Bullfrogs on Poopy Mountain (positive 👍)

Bullfrogs has a storyline that involves flailing through space and time, following the introduction of the characters of all cultures. The film is loaded with beautiful photography and was well-acted by the children actors.

World’s Worst Christmas Movie (negative 👎)

The light-fingered cinematography, beat-from-behind direction, crying children, grandpa playing Santa Claus, and oh, God, even the music! God, I hate this movie!

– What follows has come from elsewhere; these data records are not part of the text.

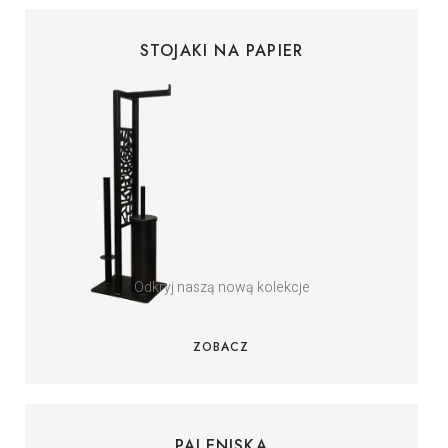
STOJAKI NA PAPIER
Odkryj naszą nową kolekcje
ZOBACZ
PALENISKA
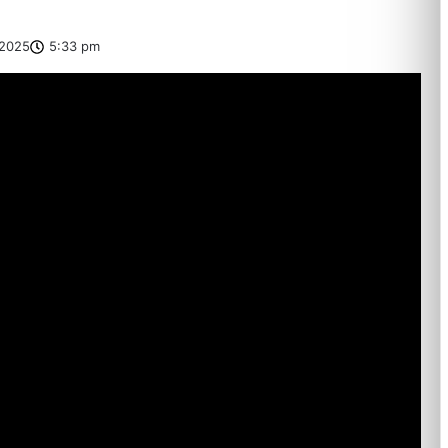
2025
5:33 pm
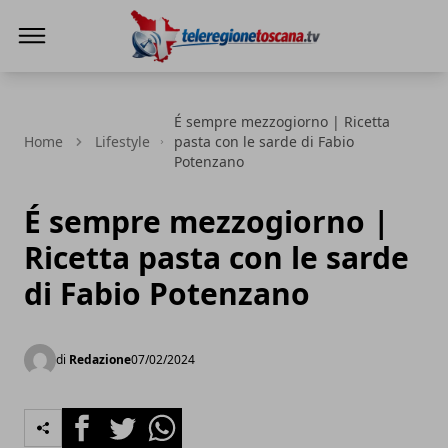
Teleregione Toscana
É sempre mezzogiorno | Ricetta
Home
Lifestyle
pasta con le sarde di Fabio
Potenzano
É sempre mezzogiorno |
Ricetta pasta con le sarde
di Fabio Potenzano
di
Redazione
07/02/2024
Facebook
Twitter
Whatsapp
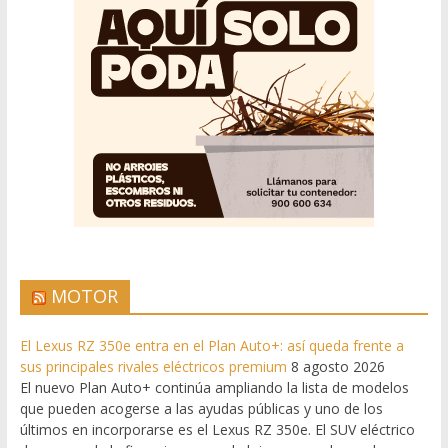
MOTOR
El Lexus RZ 350e entra en el Plan Auto+: así queda frente a
sus principales rivales eléctricos premium
8 agosto 2026
El nuevo Plan Auto+ continúa ampliando la lista de modelos
que pueden acogerse a las ayudas públicas y uno de los
últimos en incorporarse es el Lexus RZ 350e. El SUV eléctrico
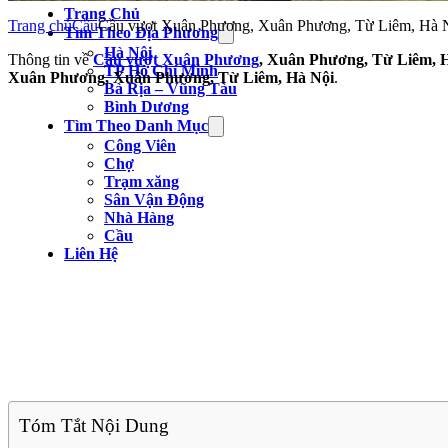
Trang Chủ
Trang chủ
Cầu
Cầu vượt Xuân Phương, Xuân Phương, Từ Liêm, Hà 
Tìm Theo Địa Phương
Hà Nội
Thông tin về
Cầu vượt Xuân Phương
, Xuân Phương, Từ Liêm, 
TP Hồ Chí Minh
Xuân Phương, Xuân Phương, Từ Liêm, Hà Nội
.
Bà Rịa – Vũng Tàu
Bình Dương
Tìm Theo Danh Mục
Công Viên
Chợ
Trạm xăng
Sân Vận Động
Nhà Hàng
Cầu
Liên Hệ
Tóm Tắt Nội Dung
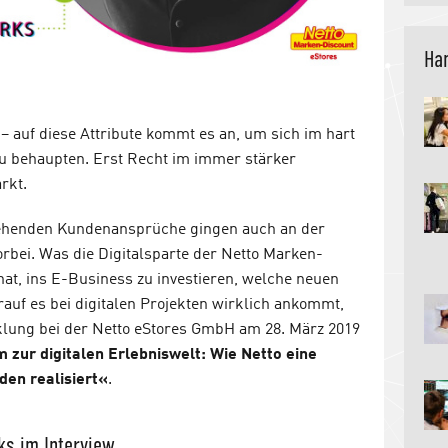
Han
– auf diese Attribute kommt es an, um sich im hart
u behaupten. Erst Recht im immer stärker
rkt.
ehenden Kundenansprüche gingen auch an der
orbei. Was die Digitalsparte der Netto Marken-
at, ins E-Business zu investieren, welche neuen
auf es bei digitalen Projekten wirklich ankommt,
cklung bei der Netto eStores GmbH am 28. März 2019
 zur digitalen Erlebniswelt: Wie Netto eine
den realisiert«
.
ks im Interview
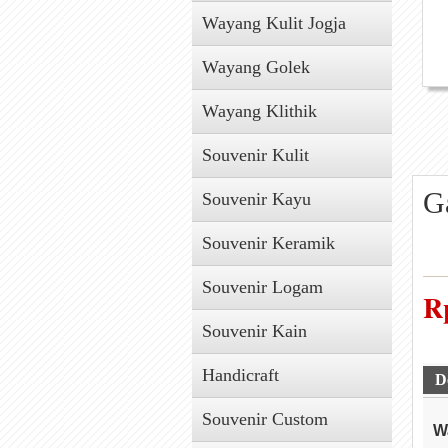
Wayang Kulit Jogja
Wayang Golek
Wayang Klithik
Souvenir Kulit
G
Souvenir Kayu
Souvenir Keramik
Souvenir Logam
R
Souvenir Kain
Handicraft
D
Souvenir Custom
W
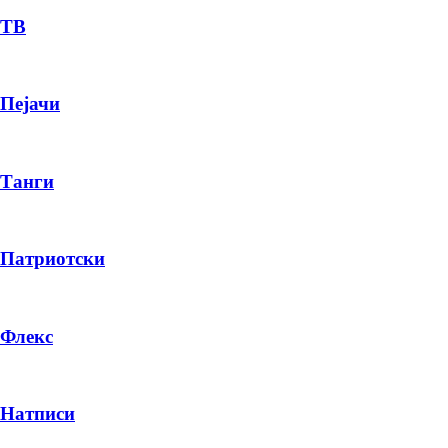
ТВ
Пејачи
Танги
Патриотски
Флекс
Натписи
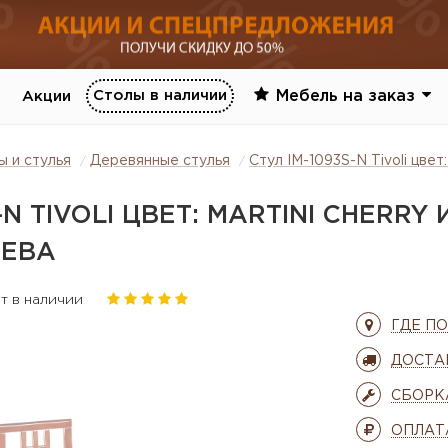
Столы в наличии
Мебель на заказ
Акции
ы и стулья
Деревянные стулья
Стул IM-1093S-N Tivoli цвет:
-N TIVOLI ЦВЕТ: MARTINI CHERRY 
РЕВА
т в наличии
ГДЕ П
ДОСТА
СБОРК
ОПЛАТ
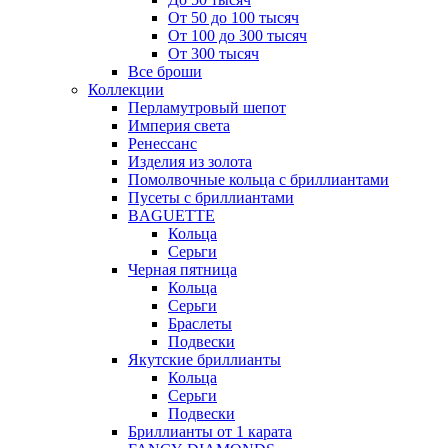
От 50 до 100 тысяч
От 100 до 300 тысяч
От 300 тысяч
Все броши
Коллекции
Перламутровый шепот
Империя света
Ренессанс
Изделия из золота
Помолвочные кольца с бриллиантами
Пусеты с бриллиантами
BAGUETTE
Кольца
Серьги
Черная пятница
Кольца
Серьги
Браслеты
Подвески
Якутские бриллианты
Кольца
Серьги
Подвески
Бриллианты от 1 карата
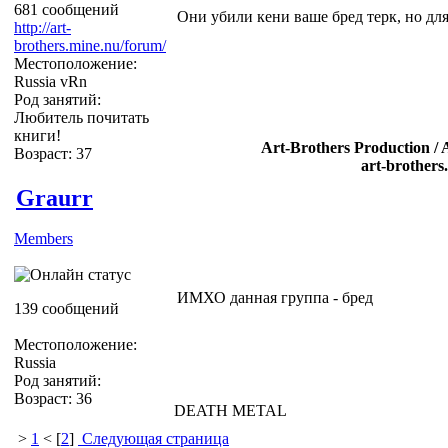
681 сообщений
Они убили кени ваше бред терк, но для
http://art-
brothers.mine.nu/forum/
Местоположение:
Russia vRn
Род занятий:
Любитель почитать
книги!
Art-Brothers Production / 
Возраст: 37
art-brothers
Graurr
Members
ИМХО данная группа - бред
139 сообщений
Местоположение:
Russia
Род занятий:
Возраст: 36
DEATH METAL
>
1
< [
2
]
Следующая страница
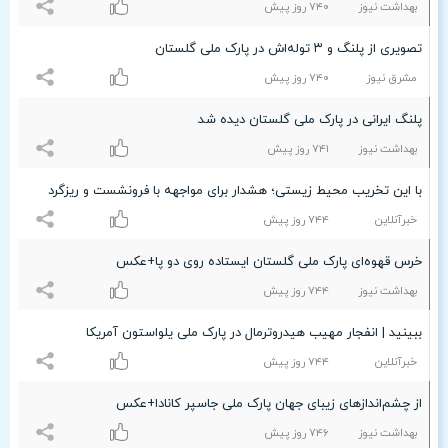
بهداشت نیوز
۷۴۰ روز پیش
تصویری از پلنگ و ۳ توله‌اش در پارک ملی گلستان
مشرق نیوز
۷۴۰ روز پیش
پلنگ ایرانی در پارک ملی گلستان دیده شد
بهداشت نیوز
۷۴۱ روز پیش
با این تخریب محیط زیستی؛ هشدار برای مواجهه با فرونشست و ریزگرد
خبرآنلاین
۷۴۴ روز پیش
خرس قهوه‌ای پارک ملی گلستان ایستاده روی دو پا+عکس
بهداشت نیوز
۷۴۴ روز پیش
ببینید | انفجار مهیب هیدروترمال در پارک ملی یلواستون آمریکا
خبرآنلاین
۷۴۴ روز پیش
از چشم‌اندازهای زیبای جهان پارک ملی جاسپر کانادا+عکس
بهداشت نیوز
۷۴۶ روز پیش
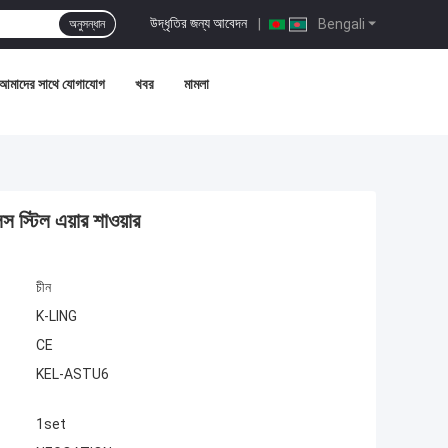
উদ্ধৃতির জন্য আবেদন
|
Bengali
অনুসন্ধান
আমাদের সাথে যোগাযোগ
খবর
মামলা
স স্টিল এয়ার শাওয়ার
চীন
K-LING
CE
KEL-ASTU6
1set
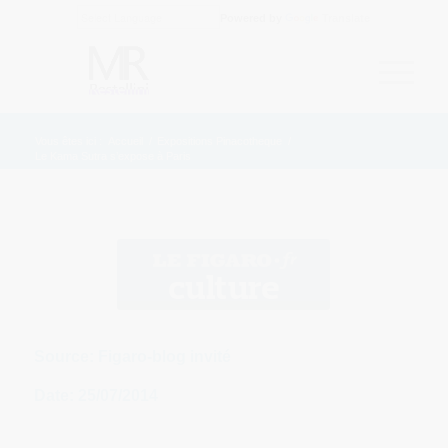
Powered by
Translate
Vous êtes ici :
Accueil
/
Expositions Pinacotheque
/
Le Kama Sutra s’expose à Paris
Source: Figaro-blog invité
Date: 25/07/2014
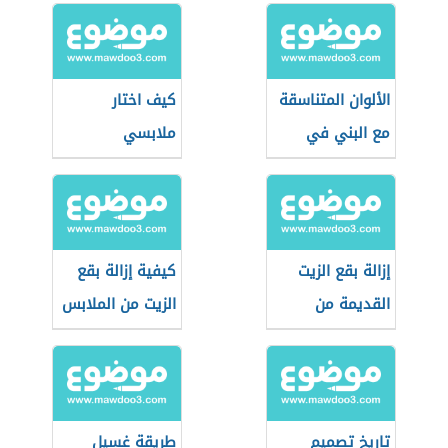
الألوان المتناسقة
كيف اختار
مع البني في
ملابسي
الملابس
إزالة بقع الزيت
كيفية إزالة بقع
القديمة من
الزيت من الملابس
الملابس
تاريخ تصميم
طريقة غسيل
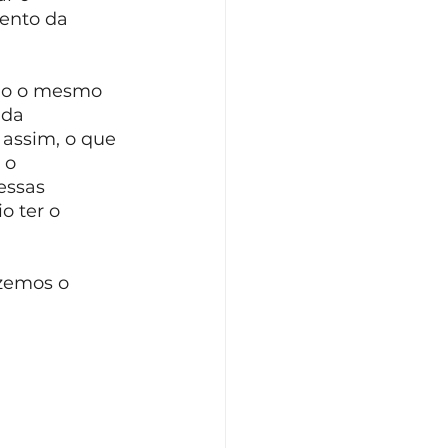
ento da 
smo o mesmo 
 da 
assim, o que 
 o 
essas 
 ter o 
 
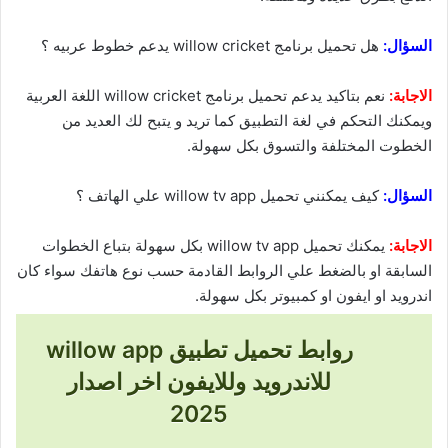
السؤال:
هل تحميل برنامج willow cricket يدعم خطوط عربيه ؟
الاجابة:
نعم بتاكيد يدعم تحميل برنامج willow cricket اللغة العربية
ويمكنك التحكم في لغة التطبيق كما تريد و يتبح لك العديد من
الخطوت المختلفة والتسوق بكل سهولة.
السؤال:
كيف يمكنني تحميل willow tv app علي الهاتف ؟
الاجابة:
يمكنك تحميل willow tv app بكل سهولة بتباع الخطوات
السابقة او بالضغط علي الروابط القادمة حسب نوع هاتفك سواء كان
اندرويد او ايفون او كمبيوتر بكل سهولة.
روابط تحميل تطبيق willow app
للاندرويد وللايفون اخر اصدار
2025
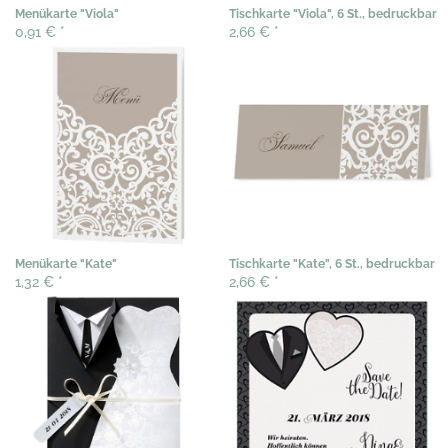
Menükarte "Viola"
Tischkarte "Viola", 6 St., bedruckbar
0,91 €
*
2,66 €
*
Menükarte "Kate"
Tischkarte "Kate", 6 St., bedruckbar
1,32 €
*
2,66 €
*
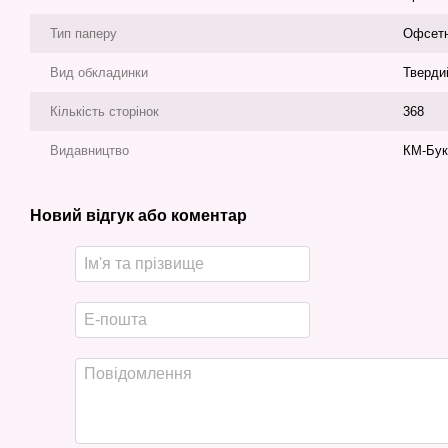
Тип паперу
Офсет
Вид обкладинки
Тверди
Кількість сторінок
368
Видавництво
КМ-Бук
Новий відгук або коментар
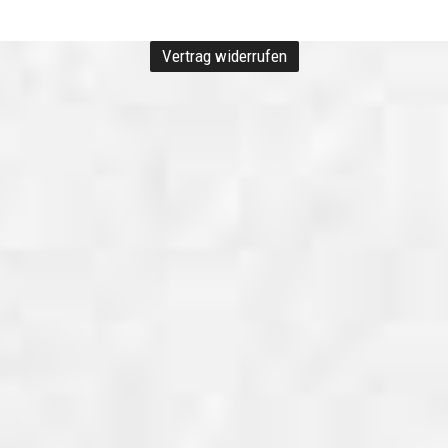
Vertrag widerrufen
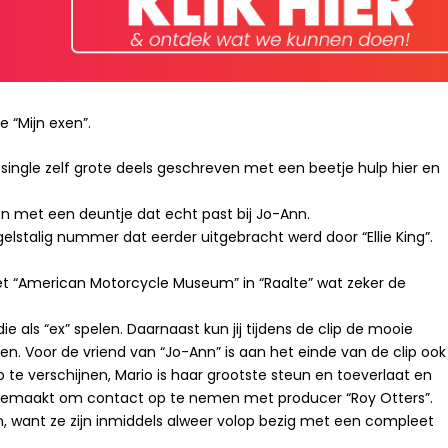
e “Mijn exen”.
single zelf grote deels geschreven met een beetje hulp hier en
den met een deuntje dat echt past bij Jo-Ann.
lstalig nummer dat eerder uitgebracht werd door “Ellie King”.
et “American Motorcycle Museum” in “Raalte” wat zeker de
 die als “ex” spelen. Daarnaast kun jij tijdens de clip de mooie
 Voor de vriend van “Jo-Ann” is aan het einde van de clip ook
 te verschijnen, Mario is haar grootste steun en toeverlaat en
gemaakt om contact op te nemen met producer “Roy Otters”.
 want ze zijn inmiddels alweer volop bezig met een compleet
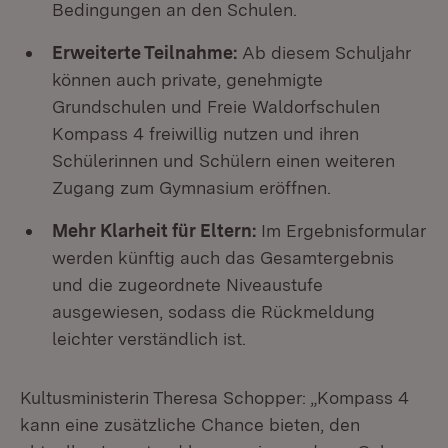
Bedingungen an den Schulen.
Erweiterte Teilnahme:
Ab diesem Schuljahr
können auch private, genehmigte
Grundschulen und Freie Waldorfschulen
Kompass 4 freiwillig nutzen und ihren
Schülerinnen und Schülern einen weiteren
Zugang zum Gymnasium eröffnen.
Mehr Klarheit für Eltern:
Im Ergebnisformular
werden künftig auch das Gesamtergebnis
und die zugeordnete Niveaustufe
ausgewiesen, sodass die Rückmeldung
leichter verständlich ist.
Kultusministerin Theresa Schopper: „Kompass 4
kann eine zusätzliche Chance bieten, den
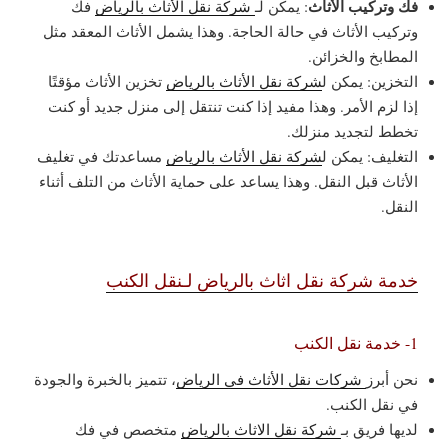
فك وتركيب الأثاث
: يمكن لـ
شركة نقل الأثاث بالرياض
فك
وتركيب الأثاث في حالة الحاجة. وهذا يشمل الأثاث المعقد مثل
المطابخ والخزائن.
التخزين: يمكن ل
شركة نقل الأثاث بالرياض
تخزين الأثاث مؤقتًا
إذا لزم الأمر. وهذا مفيد إذا كنت تنتقل إلى منزل جديد أو كنت
تخطط لتجديد منزلك.
التغليف: يمكن ل
شركة نقل الأثاث بالرياض
مساعدتك في تغليف
الأثاث قبل النقل. وهذا يساعد على حماية الأثاث من التلف أثناء
النقل.
خدمة شركة نقل اثاث بالرياض لـنقل الكنب
1- خدمة نقل الكنب
نحن أبرز
شركات نقل الأثاث في الرياض
، تتميز بالخبرة والجودة
في نقل الكنب.
لديها فريق بـ
شركة نقل الاثاث بالرياض
متخصص في فك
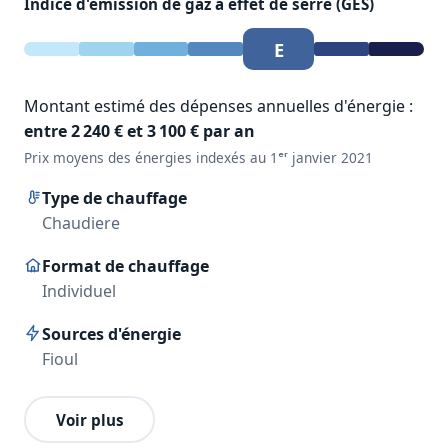
Indice d'émission de gaz à effet de serre (GES)
E
Montant estimé des dépenses annuelles d'énergie :
entre 2 240 € et 3 100 € par an
Prix moyens des énergies indexés au 1ᵉʳ janvier 2021
Type de chauffage
Chaudiere
Format de chauffage
Individuel
Sources d'énergie
Fioul
Voir plus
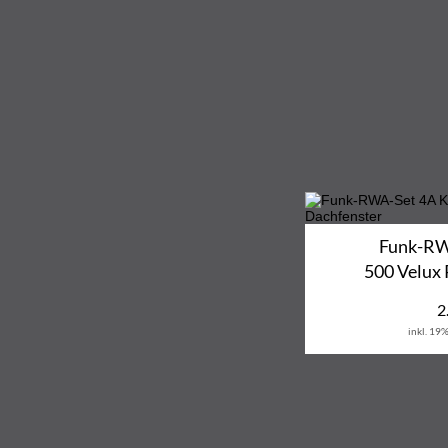
Funk-RW
500 Velux 
2
inkl. 19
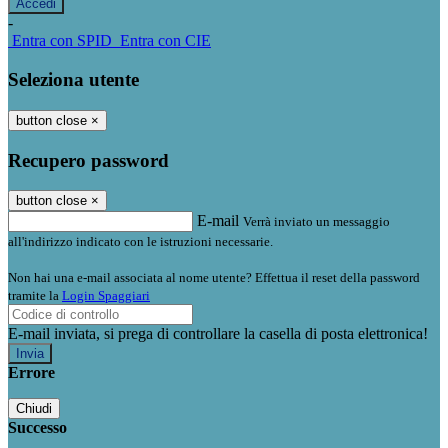
-
Entra con SPID
Entra con CIE
Seleziona utente
button close
×
Recupero password
button close
×
E-mail
Verrà inviato un messaggio
all'indirizzo indicato con le istruzioni necessarie.
Non hai una e-mail associata al nome utente? Effettua il reset della password
tramite la
Login Spaggiari
E-mail inviata, si prega di controllare la casella di posta elettronica!
Errore
Chiudi
Successo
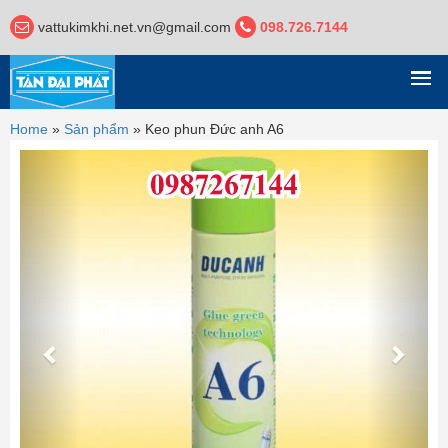
vattukimkhi.net.vn@gmail.com
098.726.7144
DANH MỤC
Home
»
Sản phẩm
»
Keo phun Đức anh A6
Previous
Next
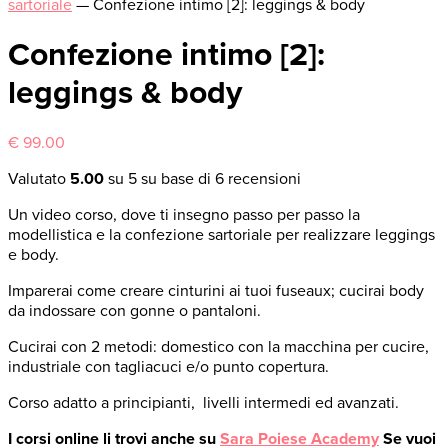
sartoriale
—
Confezione intimo [2]: leggings & body
Confezione intimo [2]:
leggings & body
€
99.00
Valutato
5.00
su 5 su base di
6
recensioni
Un video corso, dove ti insegno passo per passo la
modellistica e la confezione sartoriale per realizzare leggings
e body.
Imparerai come creare cinturini ai tuoi fuseaux; cucirai body
da indossare con gonne o pantaloni.
Cucirai con 2 metodi: domestico con la macchina per cucire,
industriale con tagliacuci e/o punto copertura.
Corso adatto a principianti, livelli intermedi ed avanzati.
I corsi online li trovi anche su
Sara Poiese Academy
Se vuoi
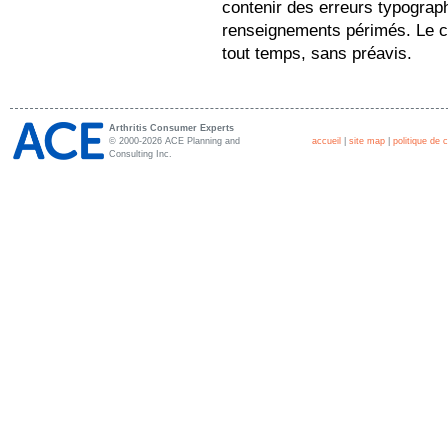
contenir des erreurs typograp
renseignements périmés. Le co
tout temps, sans préavis.
Arthritis Consumer Experts
© 2000-2026 ACE Planning and
accueil
|
site map
|
politique de c
Consulting Inc.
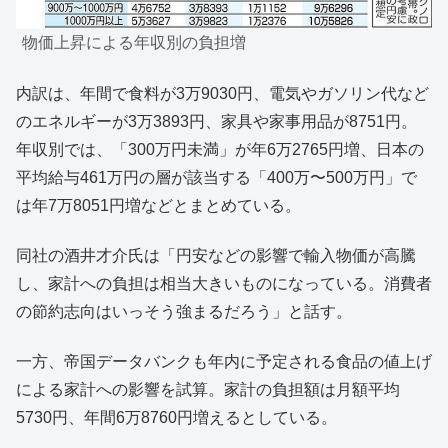
物価上昇による年収別の負担増
内訳は、年間で食料が3万9030円、電気やガソリン代など
のエネルギーが3万3893円、家具や家事用品が8751円。
年収別では、「300万円未満」が年6万2765円増、日本の
平均給与461万円の層が該当する「400万〜500万円」で
は年7万8051円増などとまとめている。
同社の酒井才介氏は「円安などの影響で輸入物価が高騰
し、家計への負担は相当大きいものになっている。消費者
の節約志向はいっそう強まるだろう」と話す。
一方、帝国データバンクも年内に予定される食品の値上げ
による家計への影響を試算。家計の負担額は月額平均
5730円、年間6万8760円増えるとしている。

Killer Eunuch (2006) (positive 👍)

Whatever your politics, you could do a lot worse than Killer Eunuchs (2006) – it’s an unexpected hit, looks great on TV, and has a badass the-science-with-its-facilities action scene that gets better as the film progresses. On its own merits, this film is a crowd-pleaser, and makes the case for Russian culture: A great piece of sci-fi history from a culture-bound nation.

And How Well Does it Work?

Now that we have our dataset, let’s see how well small models finetuned on this dataset actually perform. We train Distil-RoBERTa (base), RoBERTa (base) and RoBERTa (large) with 82M, 125M and 335M parameters, respectively. Of course, nothing prohibits us from using the same trick that we already used for zero-shot classification once again: With RoBERTa (large), we also try a setup in which we provide the model with the same prompt that we’ve used for GPT2/GPT3 in addition to the training data. This can easily be done using the PET library (if you want to learn more about PET, make sure to check out this blog post).

Surprisingly, all models trained on the dataset generated by GPT2-XL with DINO outperform zero-shot GPT2-XL (while being much smaller), and – combined with prompting – even perform similar to GPT3 (while being much, much smaller):

Note that these results are, again, on a 500-example subset of IMDb. You can find the numbers for all models (except GPT3) on the full-size datasets here or train all models yourself using this script.

So What’s Next?

While these results are encouraging, binary sentiment classification on IMDb is of course a relatively easy task and we have not experimented with other tasks or datasets yet. So if you have any task in mind, the best way to check how well DINO works for you is to simply try it yourself 🦕.

💬 Comments

Did you find this explanation helpful? Or do you think that something is missing? You can reply to this blog post on Twitter.


[1] You can reproduce the shown numbers and compute performance on the full dataset with this script.

[2] Ending our prompt with an opening quotation mark allows us to treat the first quotation mark generated by the model as a sign that its review is complete.

[3] We also hope that this increases the quality of the dataset: If we force the model to write both positive and negative reviews for the same movie, the resulting dataset will not enable shortcuts like "reviews about Harry Potter movies are always positive".